:: Supplied records ::
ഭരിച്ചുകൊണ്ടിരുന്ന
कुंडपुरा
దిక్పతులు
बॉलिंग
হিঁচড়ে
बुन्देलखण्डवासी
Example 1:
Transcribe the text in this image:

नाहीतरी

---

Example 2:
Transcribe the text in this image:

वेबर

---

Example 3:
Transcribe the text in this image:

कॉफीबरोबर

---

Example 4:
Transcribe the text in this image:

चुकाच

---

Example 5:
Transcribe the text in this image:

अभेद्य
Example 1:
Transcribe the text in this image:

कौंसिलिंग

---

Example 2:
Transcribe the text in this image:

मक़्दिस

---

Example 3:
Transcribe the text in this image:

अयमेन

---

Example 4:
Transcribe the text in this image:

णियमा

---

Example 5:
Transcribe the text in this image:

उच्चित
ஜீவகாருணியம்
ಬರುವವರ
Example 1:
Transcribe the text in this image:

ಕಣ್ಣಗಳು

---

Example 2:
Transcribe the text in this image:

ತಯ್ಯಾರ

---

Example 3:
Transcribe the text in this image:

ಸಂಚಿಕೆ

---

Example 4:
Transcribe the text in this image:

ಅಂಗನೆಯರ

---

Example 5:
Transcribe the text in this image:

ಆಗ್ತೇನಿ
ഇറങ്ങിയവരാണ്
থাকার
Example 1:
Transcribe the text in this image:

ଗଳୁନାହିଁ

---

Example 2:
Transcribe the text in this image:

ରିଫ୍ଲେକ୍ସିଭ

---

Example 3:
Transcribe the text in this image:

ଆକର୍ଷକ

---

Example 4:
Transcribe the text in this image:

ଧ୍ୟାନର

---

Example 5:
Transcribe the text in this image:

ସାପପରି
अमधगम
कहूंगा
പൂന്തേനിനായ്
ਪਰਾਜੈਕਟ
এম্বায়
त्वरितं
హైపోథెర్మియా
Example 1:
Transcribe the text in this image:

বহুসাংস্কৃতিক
==
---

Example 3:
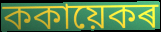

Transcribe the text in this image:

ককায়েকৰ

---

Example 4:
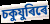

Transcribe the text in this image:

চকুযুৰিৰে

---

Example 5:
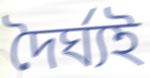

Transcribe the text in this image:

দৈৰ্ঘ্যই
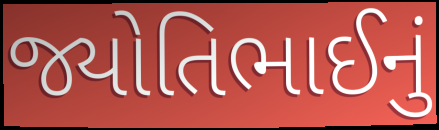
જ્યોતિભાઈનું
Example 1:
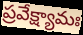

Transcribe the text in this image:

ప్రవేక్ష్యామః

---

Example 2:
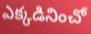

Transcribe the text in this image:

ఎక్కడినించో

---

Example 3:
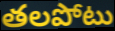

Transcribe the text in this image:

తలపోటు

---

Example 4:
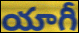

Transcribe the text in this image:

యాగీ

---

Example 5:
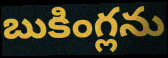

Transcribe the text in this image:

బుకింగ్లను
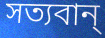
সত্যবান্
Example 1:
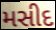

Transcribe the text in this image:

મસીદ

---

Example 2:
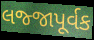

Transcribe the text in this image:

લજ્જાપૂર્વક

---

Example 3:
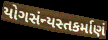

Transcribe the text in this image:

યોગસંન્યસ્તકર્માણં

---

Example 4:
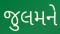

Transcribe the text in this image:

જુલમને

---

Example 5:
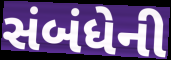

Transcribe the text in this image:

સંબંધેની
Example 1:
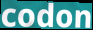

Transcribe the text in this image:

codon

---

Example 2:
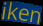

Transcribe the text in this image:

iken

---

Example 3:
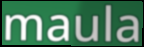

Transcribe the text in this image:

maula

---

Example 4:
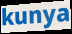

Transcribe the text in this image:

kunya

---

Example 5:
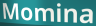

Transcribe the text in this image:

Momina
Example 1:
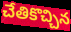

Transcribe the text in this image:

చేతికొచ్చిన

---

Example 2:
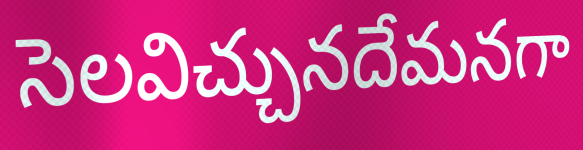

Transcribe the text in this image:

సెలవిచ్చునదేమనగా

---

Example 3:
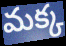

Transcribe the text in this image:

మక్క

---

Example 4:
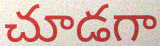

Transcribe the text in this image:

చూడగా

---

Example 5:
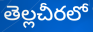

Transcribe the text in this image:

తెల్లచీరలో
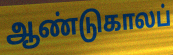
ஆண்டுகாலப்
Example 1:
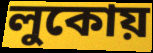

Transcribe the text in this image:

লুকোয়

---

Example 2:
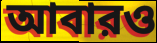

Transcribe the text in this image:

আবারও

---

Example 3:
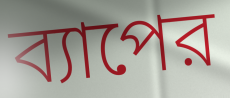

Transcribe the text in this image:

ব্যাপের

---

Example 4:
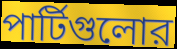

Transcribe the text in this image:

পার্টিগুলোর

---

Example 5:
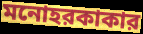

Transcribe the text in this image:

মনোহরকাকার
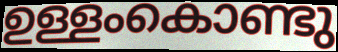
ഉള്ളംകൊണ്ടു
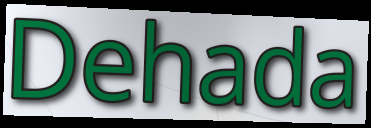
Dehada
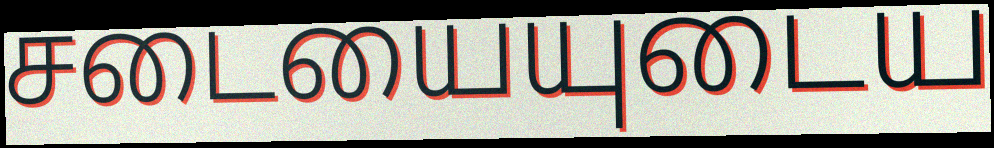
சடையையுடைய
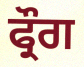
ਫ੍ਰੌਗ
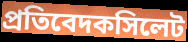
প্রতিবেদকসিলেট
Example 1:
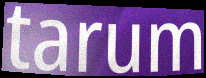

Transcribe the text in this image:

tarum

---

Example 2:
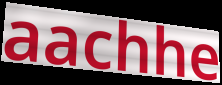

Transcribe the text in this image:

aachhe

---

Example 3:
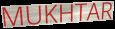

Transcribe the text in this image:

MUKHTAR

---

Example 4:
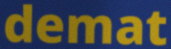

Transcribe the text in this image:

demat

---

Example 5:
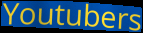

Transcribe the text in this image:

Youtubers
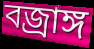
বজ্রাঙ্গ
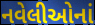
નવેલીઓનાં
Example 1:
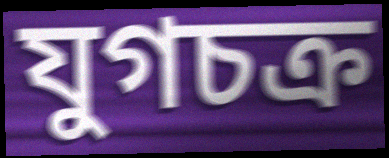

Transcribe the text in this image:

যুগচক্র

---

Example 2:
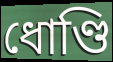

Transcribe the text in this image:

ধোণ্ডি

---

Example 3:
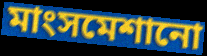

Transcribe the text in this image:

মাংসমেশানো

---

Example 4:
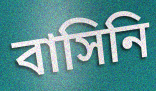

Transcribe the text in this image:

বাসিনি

:: Work required ::
Copy out again, unchanged, the lines starting at the one that contains "ഭരിച്ചുകൊണ്ടിരുന്ന" and ending at the one that contains "বহুসাংস্কৃতিক", including both.

:: Full solution ::
ഭരിച്ചുകൊണ്ടിരുന്ന
कुंडपुरा
దిక్పతులు
बॉलिंग
হিঁচড়ে
बुन्देलखण्डवासी
Example 1:
Transcribe the text in this image:

नाहीतरी

---

Example 2:
Transcribe the text in this image:

वेबर

---

Example 3:
Transcribe the text in this image:

कॉफीबरोबर

---

Example 4:
Transcribe the text in this image:

चुकाच

---

Example 5:
Transcribe the text in this image:

अभेद्य
Example 1:
Transcribe the text in this image:

कौंसिलिंग

---

Example 2:
Transcribe the text in this image:

मक़्दिस

---

Example 3:
Transcribe the text in this image:

अयमेन

---

Example 4:
Transcribe the text in this image:

णियमा

---

Example 5:
Transcribe the text in this image:

उच्चित
ஜீவகாருணியம்
ಬರುವವರ
Example 1:
Transcribe the text in this image:

ಕಣ್ಣಗಳು

---

Example 2:
Transcribe the text in this image:

ತಯ್ಯಾರ

---

Example 3:
Transcribe the text in this image:

ಸಂಚಿಕೆ

---

Example 4:
Transcribe the text in this image:

ಅಂಗನೆಯರ

---

Example 5:
Transcribe the text in this image:

ಆಗ್ತೇನಿ
ഇറങ്ങിയവരാണ്
থাকার
Example 1:
Transcribe the text in this image:

ଗଳୁନାହିଁ

---

Example 2:
Transcribe the text in this image:

ରିଫ୍ଲେକ୍ସିଭ

---

Example 3:
Transcribe the text in this image:

ଆକର୍ଷକ

---

Example 4:
Transcribe the text in this image:

ଧ୍ୟାନର

---

Example 5:
Transcribe the text in this image:

ସାପପରି
अमधगम
कहूंगा
പൂന്തേനിനായ്
ਪਰਾਜੈਕਟ
এম্বায়
त्वरितं
హైపోథెర్మియా
Example 1:
Transcribe the text in this image:

বহুসাংস্কৃতিক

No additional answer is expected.